Friday, November 13, 2015

Race and pollution

Brittany Fremion recently reviewed Ellen Griffith Spears, Baptized in PCBs: Race, Pollution, and Justice in an All-American Town (UNC Press, 2014) for H-Environment. From the review:
Even though scholars and activists did not begin identifying environmental racism until the 1980s, Spears reveals how the unequal allocation of environmental hazards extends across space and time. In the first four chapters, Spears explains how Anniston became a model city of the New South and home to the chemical industry, which developed close ties to the US military during the two world wars. In doing so, she unpacks the problematic relationship between the former by explaining how a lack of regulatory oversight led to the tragic contamination of human bodies and ecosystems. As the Cold War escalated, so too did the military’s involvement with chemical development and production, which found a new home at Anniston’s Fort McClellan in the 1960s, “the free world’s largest training center for chemical, biological, and radiological warfare” (p. 94).
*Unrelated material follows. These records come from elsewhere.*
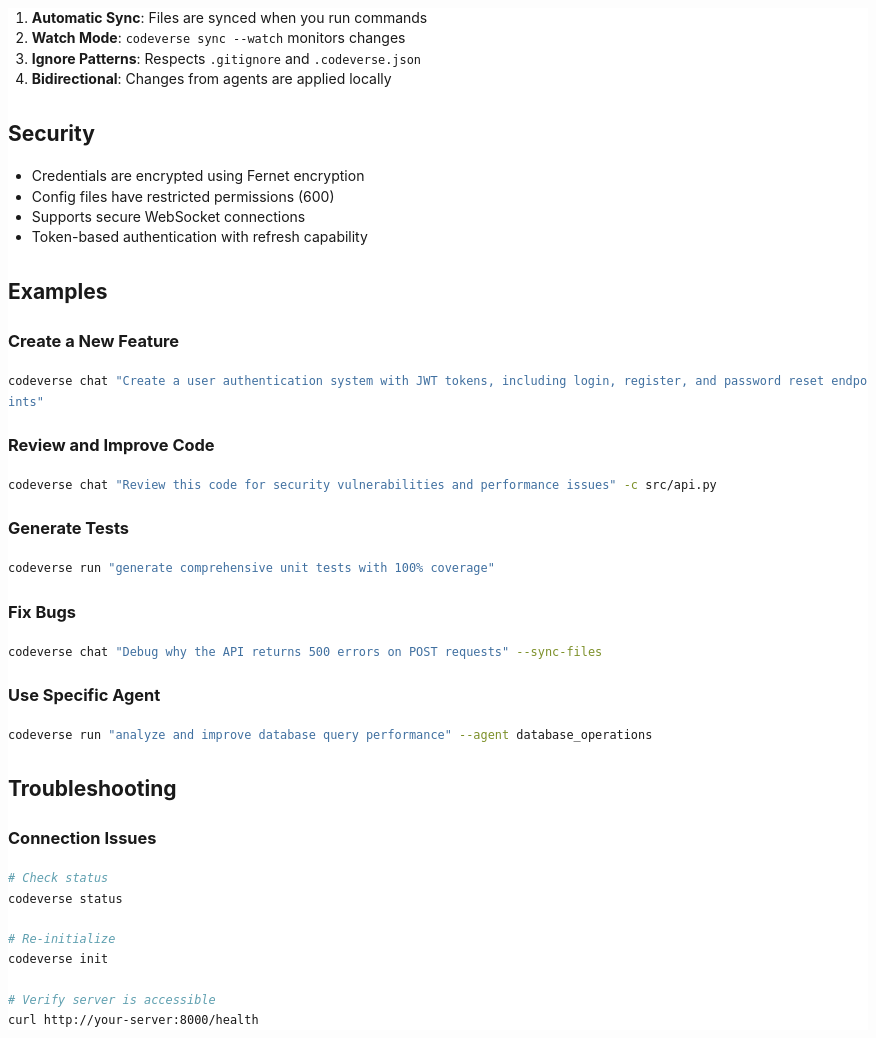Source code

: 1. **Automatic Sync**: Files are synced when you run commands
2. **Watch Mode**: `codeverse sync --watch` monitors changes
3. **Ignore Patterns**: Respects `.gitignore` and `.codeverse.json`
4. **Bidirectional**: Changes from agents are applied locally

## Security

- Credentials are encrypted using Fernet encryption
- Config files have restricted permissions (600)
- Supports secure WebSocket connections
- Token-based authentication with refresh capability

## Examples

### Create a New Feature

```bash
codeverse chat "Create a user authentication system with JWT tokens, including login, register, and password reset endpoints"
```

### Review and Improve Code

```bash
codeverse chat "Review this code for security vulnerabilities and performance issues" -c src/api.py
```

### Generate Tests

```bash
codeverse run "generate comprehensive unit tests with 100% coverage"
```

### Fix Bugs

```bash
codeverse chat "Debug why the API returns 500 errors on POST requests" --sync-files
```

### Use Specific Agent

```bash
codeverse run "analyze and improve database query performance" --agent database_operations
```

## Troubleshooting

### Connection Issues

```bash
# Check status
codeverse status

# Re-initialize
codeverse init

# Verify server is accessible
curl http://your-server:8000/health
```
By placing the modern environmental justice movement within this historical context, Spears is able to show the ways in which privileged toxic knowledge developed among corporations and created hazardous landscapes in Anniston that reflected the legacy of social and environmental disparities in the United States.
But Anniston’s residents were not passive victims. In chapter 5, Spears explores the tradition of nonviolent protest in the city to demonstrate that residents owed much to the civil rights movement, which shaped contemporary environmental justice campaigns by linking social justice to environmental issues. Prior to the campaign to hold Monsanto accountable for PCB contamination and the initiative for safe disposal of chemical weapons, Anniston attracted national attention with the burning of the Freedom Riders bus on Mother’s Day in 1961. White and black residents were versed in the language and experience of protest—be it in support of equality or not. Thus the Anniston campaigns also revealed important challenges created by racial and class differences: white middle-class and professional people dominated the anti-incinerator fight whereas the African American community spearheaded the PCB initiative, largely as a result of residential geography. When activists in both efforts joined forces, they did so uneasily. For instance, Spears reveals that the Monsanto campaign linked whites whose relatives and friends had been mid-century instigators of racial violence with residents of color who had sometimes been the targets of that violence. Despite these conflicts, legal victory over Monsanto and the emergence of a national campaign that forced the army to both provide residents with protective equipment and operate with greater transparency revealed the the power of grassroots activism.
In the remaining chapters, Spears explores the rise of PCB as the world’s most notorious chemical and the factors that drove chemical policy reform in the early 1970s, most important, the passage of the Toxic Substances Control Act, which led to the end of PCB production. But as Spears reveals, the aftermath of those reform efforts bred citizen action. In Anniston, Monsanto began burying its chemical wastes and the army announced plans to build a hazardous waste incinerator to dismantle outdated Cold War-era chemical weapons at the Anniston Army Depot. In the late 1980s people locally began to question those practices. Thus, a grassroots, cross-class, and ultimately biracial and bipartisan movement emerged to challenge environmental injustice—activists used coffins to block Monsanto’s bulldozers, staged die-ins, filed lawsuits, and donned hazmat suits at rallies. In her final chapter and epilogue, Spears offers an assessment of their achievements.